--- Task details ---
Pick out every line in the data below that contains the word "scientific" and copy each one.

Records from a dataset
'''

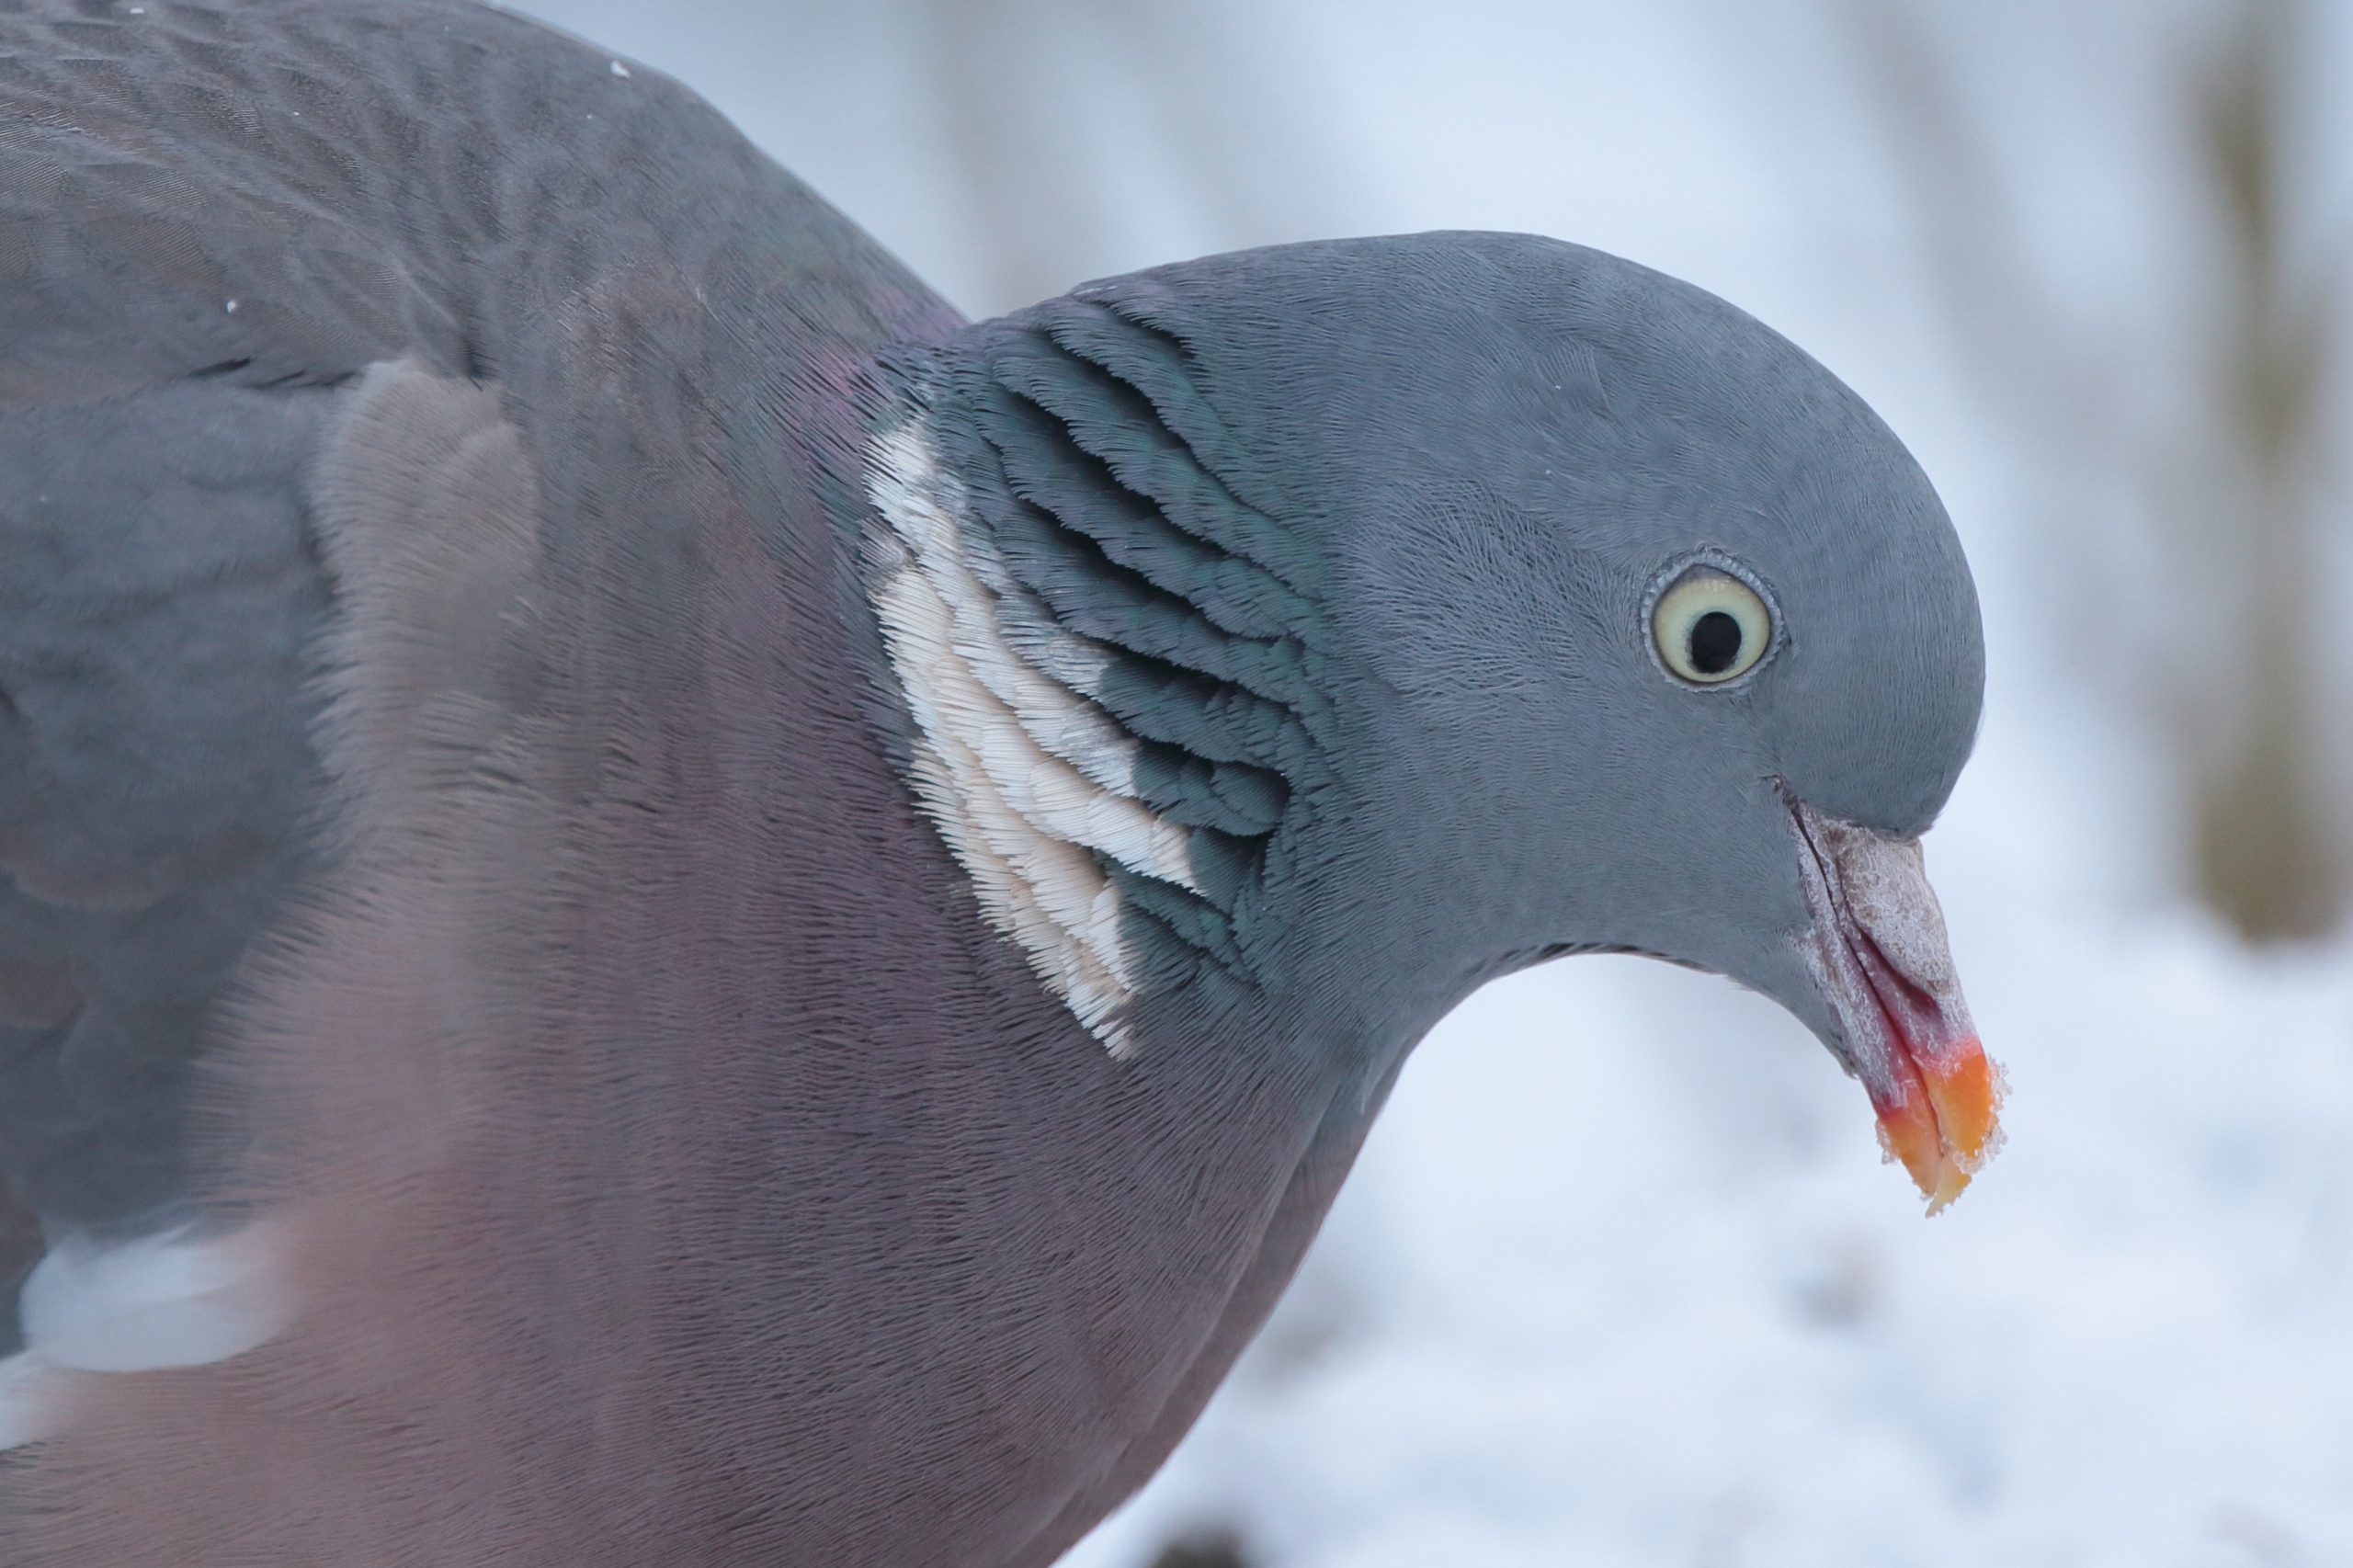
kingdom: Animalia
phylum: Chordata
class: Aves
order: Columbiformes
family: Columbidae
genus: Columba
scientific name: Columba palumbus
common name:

'''
'''

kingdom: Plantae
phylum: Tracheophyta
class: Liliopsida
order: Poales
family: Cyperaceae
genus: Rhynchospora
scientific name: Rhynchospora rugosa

'''
'''

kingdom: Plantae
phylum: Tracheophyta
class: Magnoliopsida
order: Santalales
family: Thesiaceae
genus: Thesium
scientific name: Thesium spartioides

'''

--- The reply ---
scientific name: Columba palumbus
scientific name: Rhynchospora rugosa
scientific name: Thesium spartioides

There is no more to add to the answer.